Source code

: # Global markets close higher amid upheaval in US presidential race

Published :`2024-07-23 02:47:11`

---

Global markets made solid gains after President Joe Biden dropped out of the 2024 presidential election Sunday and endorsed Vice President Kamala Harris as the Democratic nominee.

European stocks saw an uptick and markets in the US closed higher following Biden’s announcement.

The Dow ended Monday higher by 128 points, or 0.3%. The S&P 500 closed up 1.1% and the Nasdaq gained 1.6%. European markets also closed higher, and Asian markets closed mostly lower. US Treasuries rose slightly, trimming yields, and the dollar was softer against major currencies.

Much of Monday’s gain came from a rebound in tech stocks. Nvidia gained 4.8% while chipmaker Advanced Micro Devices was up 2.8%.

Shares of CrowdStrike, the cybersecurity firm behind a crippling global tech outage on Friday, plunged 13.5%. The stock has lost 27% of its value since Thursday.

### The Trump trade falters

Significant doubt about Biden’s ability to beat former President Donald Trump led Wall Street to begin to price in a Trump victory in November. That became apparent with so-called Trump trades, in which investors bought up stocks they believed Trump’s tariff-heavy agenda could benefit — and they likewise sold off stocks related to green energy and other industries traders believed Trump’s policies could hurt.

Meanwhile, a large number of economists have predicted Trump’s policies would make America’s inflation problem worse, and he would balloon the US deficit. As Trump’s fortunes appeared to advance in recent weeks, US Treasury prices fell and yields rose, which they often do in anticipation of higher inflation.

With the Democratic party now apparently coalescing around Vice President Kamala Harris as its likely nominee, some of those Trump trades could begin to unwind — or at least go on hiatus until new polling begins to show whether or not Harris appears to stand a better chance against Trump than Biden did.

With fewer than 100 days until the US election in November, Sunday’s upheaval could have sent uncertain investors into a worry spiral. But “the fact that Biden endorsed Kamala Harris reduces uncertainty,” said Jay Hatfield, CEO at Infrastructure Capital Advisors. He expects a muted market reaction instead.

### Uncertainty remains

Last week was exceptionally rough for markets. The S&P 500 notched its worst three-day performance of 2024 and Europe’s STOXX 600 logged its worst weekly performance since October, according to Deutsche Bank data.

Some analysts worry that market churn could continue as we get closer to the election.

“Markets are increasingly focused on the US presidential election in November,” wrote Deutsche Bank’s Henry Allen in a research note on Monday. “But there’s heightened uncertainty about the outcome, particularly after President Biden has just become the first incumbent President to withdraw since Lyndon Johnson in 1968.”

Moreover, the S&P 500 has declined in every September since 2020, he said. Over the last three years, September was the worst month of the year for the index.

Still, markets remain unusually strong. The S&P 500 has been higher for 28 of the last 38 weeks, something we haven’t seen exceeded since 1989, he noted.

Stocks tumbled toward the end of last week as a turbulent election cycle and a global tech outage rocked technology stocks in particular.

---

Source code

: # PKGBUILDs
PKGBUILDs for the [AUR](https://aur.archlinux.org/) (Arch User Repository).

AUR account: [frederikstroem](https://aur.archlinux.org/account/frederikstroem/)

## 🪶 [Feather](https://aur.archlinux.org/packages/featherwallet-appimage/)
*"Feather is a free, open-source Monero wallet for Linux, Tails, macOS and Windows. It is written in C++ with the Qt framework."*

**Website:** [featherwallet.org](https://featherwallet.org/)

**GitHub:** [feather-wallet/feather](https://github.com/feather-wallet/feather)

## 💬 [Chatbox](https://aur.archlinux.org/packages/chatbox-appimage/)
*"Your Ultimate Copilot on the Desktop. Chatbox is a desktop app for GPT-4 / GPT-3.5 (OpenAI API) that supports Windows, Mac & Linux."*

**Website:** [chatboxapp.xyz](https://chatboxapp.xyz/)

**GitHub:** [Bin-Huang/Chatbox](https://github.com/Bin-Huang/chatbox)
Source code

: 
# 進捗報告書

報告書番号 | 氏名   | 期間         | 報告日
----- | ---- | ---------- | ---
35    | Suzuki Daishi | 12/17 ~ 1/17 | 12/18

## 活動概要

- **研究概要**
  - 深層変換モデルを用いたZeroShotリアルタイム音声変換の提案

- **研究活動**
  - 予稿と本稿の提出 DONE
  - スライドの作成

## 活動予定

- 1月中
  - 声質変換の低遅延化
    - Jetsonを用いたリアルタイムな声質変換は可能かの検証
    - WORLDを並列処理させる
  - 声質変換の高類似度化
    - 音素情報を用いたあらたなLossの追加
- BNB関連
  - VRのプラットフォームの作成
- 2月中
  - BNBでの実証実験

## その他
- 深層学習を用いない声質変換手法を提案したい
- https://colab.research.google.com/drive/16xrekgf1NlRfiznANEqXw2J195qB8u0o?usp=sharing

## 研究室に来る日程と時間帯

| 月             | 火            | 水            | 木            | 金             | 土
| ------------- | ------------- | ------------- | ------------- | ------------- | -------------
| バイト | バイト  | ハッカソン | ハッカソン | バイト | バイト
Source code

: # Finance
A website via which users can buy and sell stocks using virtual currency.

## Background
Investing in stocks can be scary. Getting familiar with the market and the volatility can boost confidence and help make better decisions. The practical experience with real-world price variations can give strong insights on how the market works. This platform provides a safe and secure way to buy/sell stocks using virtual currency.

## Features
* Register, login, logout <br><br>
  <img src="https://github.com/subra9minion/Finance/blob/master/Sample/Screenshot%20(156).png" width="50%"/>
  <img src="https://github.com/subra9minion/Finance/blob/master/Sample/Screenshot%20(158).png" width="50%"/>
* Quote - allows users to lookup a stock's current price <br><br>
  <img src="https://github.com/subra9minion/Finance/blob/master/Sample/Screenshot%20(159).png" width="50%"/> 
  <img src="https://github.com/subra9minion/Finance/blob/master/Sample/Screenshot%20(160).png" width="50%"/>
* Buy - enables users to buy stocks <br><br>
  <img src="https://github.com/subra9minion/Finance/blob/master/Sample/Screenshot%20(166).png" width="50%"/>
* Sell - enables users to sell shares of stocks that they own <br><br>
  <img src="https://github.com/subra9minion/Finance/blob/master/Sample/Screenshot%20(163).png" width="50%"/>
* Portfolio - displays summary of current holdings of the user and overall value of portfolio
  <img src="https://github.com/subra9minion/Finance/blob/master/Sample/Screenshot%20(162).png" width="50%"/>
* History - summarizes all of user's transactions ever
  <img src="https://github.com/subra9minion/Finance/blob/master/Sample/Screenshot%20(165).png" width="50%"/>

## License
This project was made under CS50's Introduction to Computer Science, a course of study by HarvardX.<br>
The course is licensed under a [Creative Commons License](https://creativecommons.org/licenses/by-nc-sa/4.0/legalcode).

- _TASK DETAILS_
Write out every line of the data again, exactly as it reads.

- _ANSWER BOX_
Source code

: # Global markets close higher amid upheaval in US presidential race

Published :`2024-07-23 02:47:11`

---

Global markets made solid gains after President Joe Biden dropped out of the 2024 presidential election Sunday and endorsed Vice President Kamala Harris as the Democratic nominee.

European stocks saw an uptick and markets in the US closed higher following Biden’s announcement.

The Dow ended Monday higher by 128 points, or 0.3%. The S&P 500 closed up 1.1% and the Nasdaq gained 1.6%. European markets also closed higher, and Asian markets closed mostly lower. US Treasuries rose slightly, trimming yields, and the dollar was softer against major currencies.

Much of Monday’s gain came from a rebound in tech stocks. Nvidia gained 4.8% while chipmaker Advanced Micro Devices was up 2.8%.

Shares of CrowdStrike, the cybersecurity firm behind a crippling global tech outage on Friday, plunged 13.5%. The stock has lost 27% of its value since Thursday.

### The Trump trade falters

Significant doubt about Biden’s ability to beat former President Donald Trump led Wall Street to begin to price in a Trump victory in November. That became apparent with so-called Trump trades, in which investors bought up stocks they believed Trump’s tariff-heavy agenda could benefit — and they likewise sold off stocks related to green energy and other industries traders believed Trump’s policies could hurt.

Meanwhile, a large number of economists have predicted Trump’s policies would make America’s inflation problem worse, and he would balloon the US deficit. As Trump’s fortunes appeared to advance in recent weeks, US Treasury prices fell and yields rose, which they often do in anticipation of higher inflation.

With the Democratic party now apparently coalescing around Vice President Kamala Harris as its likely nominee, some of those Trump trades could begin to unwind — or at least go on hiatus until new polling begins to show whether or not Harris appears to stand a better chance against Trump than Biden did.

With fewer than 100 days until the US election in November, Sunday’s upheaval could have sent uncertain investors into a worry spiral. But “the fact that Biden endorsed Kamala Harris reduces uncertainty,” said Jay Hatfield, CEO at Infrastructure Capital Advisors. He expects a muted market reaction instead.

### Uncertainty remains

Last week was exceptionally rough for markets. The S&P 500 notched its worst three-day performance of 2024 and Europe’s STOXX 600 logged its worst weekly performance since October, according to Deutsche Bank data.

Some analysts worry that market churn could continue as we get closer to the election.

“Markets are increasingly focused on the US presidential election in November,” wrote Deutsche Bank’s Henry Allen in a research note on Monday. “But there’s heightened uncertainty about the outcome, particularly after President Biden has just become the first incumbent President to withdraw since Lyndon Johnson in 1968.”

Moreover, the S&P 500 has declined in every September since 2020, he said. Over the last three years, September was the worst month of the year for the index.

Still, markets remain unusually strong. The S&P 500 has been higher for 28 of the last 38 weeks, something we haven’t seen exceeded since 1989, he noted.

Stocks tumbled toward the end of last week as a turbulent election cycle and a global tech outage rocked technology stocks in particular.

---

Source code

: # PKGBUILDs
PKGBUILDs for the [AUR](https://aur.archlinux.org/) (Arch User Repository).

AUR account: [frederikstroem](https://aur.archlinux.org/account/frederikstroem/)

## 🪶 [Feather](https://aur.archlinux.org/packages/featherwallet-appimage/)
*"Feather is a free, open-source Monero wallet for Linux, Tails, macOS and Windows. It is written in C++ with the Qt framework."*

**Website:** [featherwallet.org](https://featherwallet.org/)

**GitHub:** [feather-wallet/feather](https://github.com/feather-wallet/feather)

## 💬 [Chatbox](https://aur.archlinux.org/packages/chatbox-appimage/)
*"Your Ultimate Copilot on the Desktop. Chatbox is a desktop app for GPT-4 / GPT-3.5 (OpenAI API) that supports Windows, Mac & Linux."*

**Website:** [chatboxapp.xyz](https://chatboxapp.xyz/)

**GitHub:** [Bin-Huang/Chatbox](https://github.com/Bin-Huang/chatbox)
Source code

: 
# 進捗報告書

報告書番号 | 氏名   | 期間         | 報告日
----- | ---- | ---------- | ---
35    | Suzuki Daishi | 12/17 ~ 1/17 | 12/18

## 活動概要

- **研究概要**
  - 深層変換モデルを用いたZeroShotリアルタイム音声変換の提案

- **研究活動**
  - 予稿と本稿の提出 DONE
  - スライドの作成

## 活動予定

- 1月中
  - 声質変換の低遅延化
    - Jetsonを用いたリアルタイムな声質変換は可能かの検証
    - WORLDを並列処理させる
  - 声質変換の高類似度化
    - 音素情報を用いたあらたなLossの追加
- BNB関連
  - VRのプラットフォームの作成
- 2月中
  - BNBでの実証実験

## その他
- 深層学習を用いない声質変換手法を提案したい
- https://colab.research.google.com/drive/16xrekgf1NlRfiznANEqXw2J195qB8u0o?usp=sharing

## 研究室に来る日程と時間帯

| 月             | 火            | 水            | 木            | 金             | 土
| ------------- | ------------- | ------------- | ------------- | ------------- | -------------
| バイト | バイト  | ハッカソン | ハッカソン | バイト | バイト
Source code

: # Finance
A website via which users can buy and sell stocks using virtual currency.

## Background
Investing in stocks can be scary. Getting familiar with the market and the volatility can boost confidence and help make better decisions. The practical experience with real-world price variations can give strong insights on how the market works. This platform provides a safe and secure way to buy/sell stocks using virtual currency.

## Features
* Register, login, logout <br><br>
  <img src="https://github.com/subra9minion/Finance/blob/master/Sample/Screenshot%20(156).png" width="50%"/>
  <img src="https://github.com/subra9minion/Finance/blob/master/Sample/Screenshot%20(158).png" width="50%"/>
* Quote - allows users to lookup a stock's current price <br><br>
  <img src="https://github.com/subra9minion/Finance/blob/master/Sample/Screenshot%20(159).png" width="50%"/> 
  <img src="https://github.com/subra9minion/Finance/blob/master/Sample/Screenshot%20(160).png" width="50%"/>
* Buy - enables users to buy stocks <br><br>
  <img src="https://github.com/subra9minion/Finance/blob/master/Sample/Screenshot%20(166).png" width="50%"/>
* Sell - enables users to sell shares of stocks that they own <br><br>
  <img src="https://github.com/subra9minion/Finance/blob/master/Sample/Screenshot%20(163).png" width="50%"/>
* Portfolio - displays summary of current holdings of the user and overall value of portfolio
  <img src="https://github.com/subra9minion/Finance/blob/master/Sample/Screenshot%20(162).png" width="50%"/>
* History - summarizes all of user's transactions ever
  <img src="https://github.com/subra9minion/Finance/blob/master/Sample/Screenshot%20(165).png" width="50%"/>

## License
This project was made under CS50's Introduction to Computer Science, a course of study by HarvardX.<br>
The course is licensed under a [Creative Commons License](https://creativecommons.org/licenses/by-nc-sa/4.0/legalcode).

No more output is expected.